Karin Judith Barber, is a British cultural anthropologist and academic, who specialises in the Yoruba-speaking area of Nigeria. From 1999 to 2017, she was Professor of African Cultural Anthropology at the University of Birmingham. Before joining the Centre of West African Studies of the University of Birmingham, she was a lecturer at the University of Ife in Nigeria. Since 2018, she has been Centennial Professor of Anthropology at the London School of Economics. Barber has written two introductory textbooks for the Yoruba language, and a number of books concerning Yoruba culture, and oral literature and written literature in Africa. She has been awarded a number of prizes for her publications, and has been recognised by her peers and the British government for her contributions to scholarship.
From 1977 to 1984, Barber was a lecturer in the Department of African Languages and Literature at the University of Ife in Nigeria. Yoruba, which she had learnt during her doctorate, was used as the medium of instruction. In 1985, she moved back to the United Kingdom and joined the Centre of West African Studies of the University of Birmingham. She was a lecturer from 1985 to 1993, a senior lecturer from 1993 to 1997, and then Reader from 1997 to 1999. From 1998 to 2001, she served as Director of the Centre of West African Studies. In 1999, she was appointed Professor of African Cultural Anthropology. She retired from Birmingham in 2017, and was appointed professor emeritus. Since 2018, she has been Centennial Professor of Anthropology at the London School of Economics. In addition to her full-time academic positions, Barber has held a number of visiting appointments. For the 1993/1994 academic year she was Preceptor of the Institute of Advanced Study and Research in the African Humanities at Northwestern University in Illinois, United States. In 1999, she was Melville Herskovits Distinguished Visiting Professor at Northwestern University. In 2014, she was the Mellon Foundation Distinguished Visiting Scholar at the University of the Witwatersrand, South Africa. Barber has held senior positions with the British Academy, the United Kingdom'snational academy for the humanities and the social sciences. She was a member of the council from 2007 to 2008, and was its Vice-President from 2008 to 2010.
Research
Barber is a cultural anthropologist, whose research has remained focused within the area in which she did her doctorate. She specialises in the "Yoruba-speaking area of Nigeria", and their culture, religion, and oral and written literature. She has also looked comparatively at "popular culture across sub-Saharan Africa" and researched the "uses of literacy in colonial Africa". As part of broader research interests, Barber teaches undergraduate and postgraduate courses on the popular culture of Africa, African religion and ritual, and also teaches the Yoruba language at beginner level.

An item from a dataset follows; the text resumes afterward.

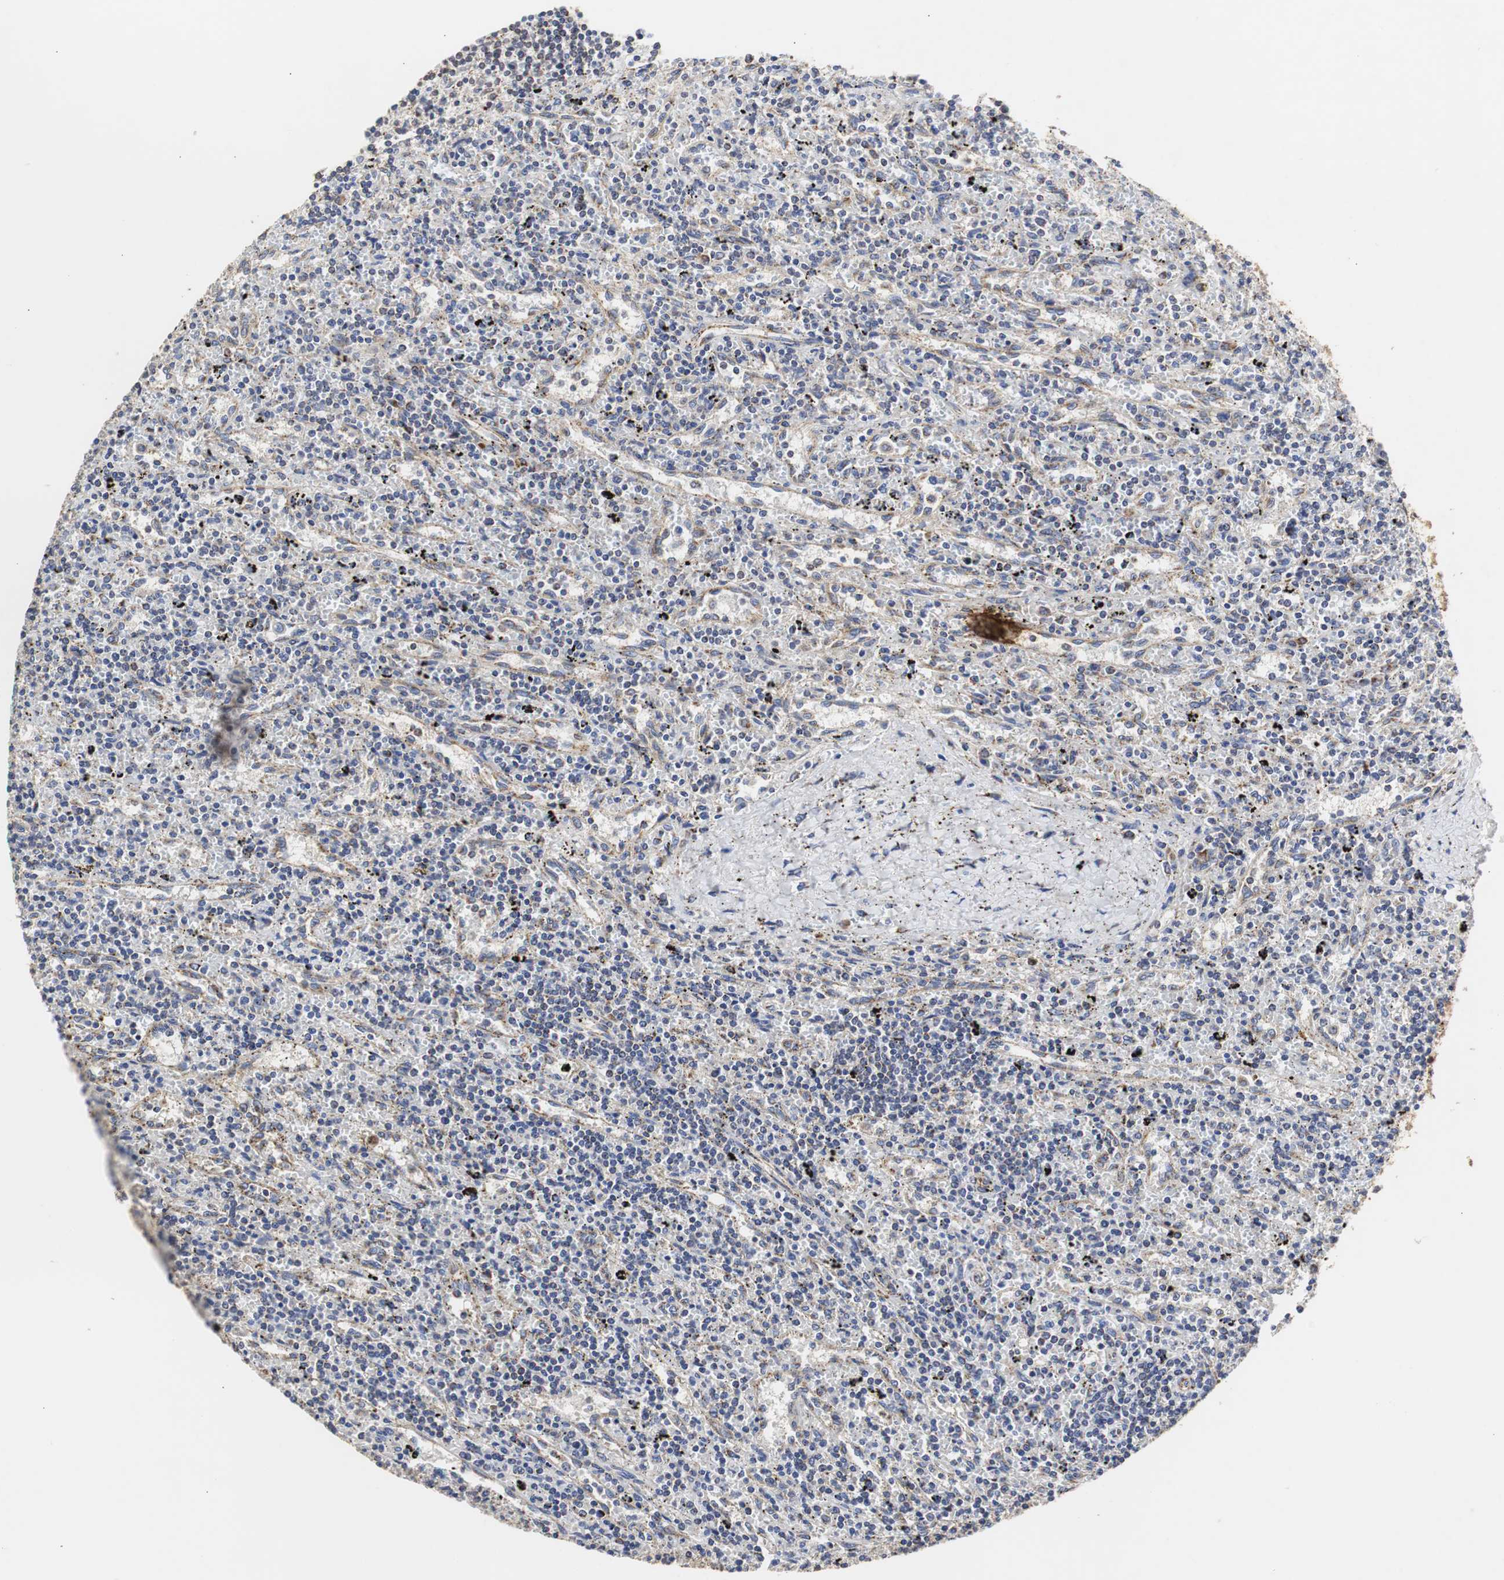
{"staining": {"intensity": "strong", "quantity": "25%-75%", "location": "cytoplasmic/membranous"}, "tissue": "lymphoma", "cell_type": "Tumor cells", "image_type": "cancer", "snomed": [{"axis": "morphology", "description": "Malignant lymphoma, non-Hodgkin's type, Low grade"}, {"axis": "topography", "description": "Spleen"}], "caption": "Protein expression analysis of lymphoma displays strong cytoplasmic/membranous expression in about 25%-75% of tumor cells. (DAB IHC, brown staining for protein, blue staining for nuclei).", "gene": "HSD17B10", "patient": {"sex": "male", "age": 76}}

In 2003, Barber was elected a Fellow of the British Academy, the United Kingdom's national academy for the humanities and social sciences. In the 2012 New Year Honours, she was appointed a Commander of the Order of the British Empire "for services to African Studies". In 1991, Barber was awarded the "Amaury Talbot Prize for African Anthropology" by the Royal Anthropological Institute for I Could Speak Until Tomorrow: Oriki, Women and the Past in a Yoruba Town, her first book. In 2001, she was awarded the "Melville J. Herskovits Award" by the African Studies Association for The Generation of Plays: Yoruba Popular Life in Theatre. In 2009, she was awarded the "Susanne K. Langer Award for Outstanding Scholarship in the Ecology of Symbolic Form" by the Media Ecology Association for The Anthropology of Texts, Persons and Publics. In 2013, she was awarded the "Paul Hair Prize" by the African Studies Association for Print Culture and the First Yoruba Novel.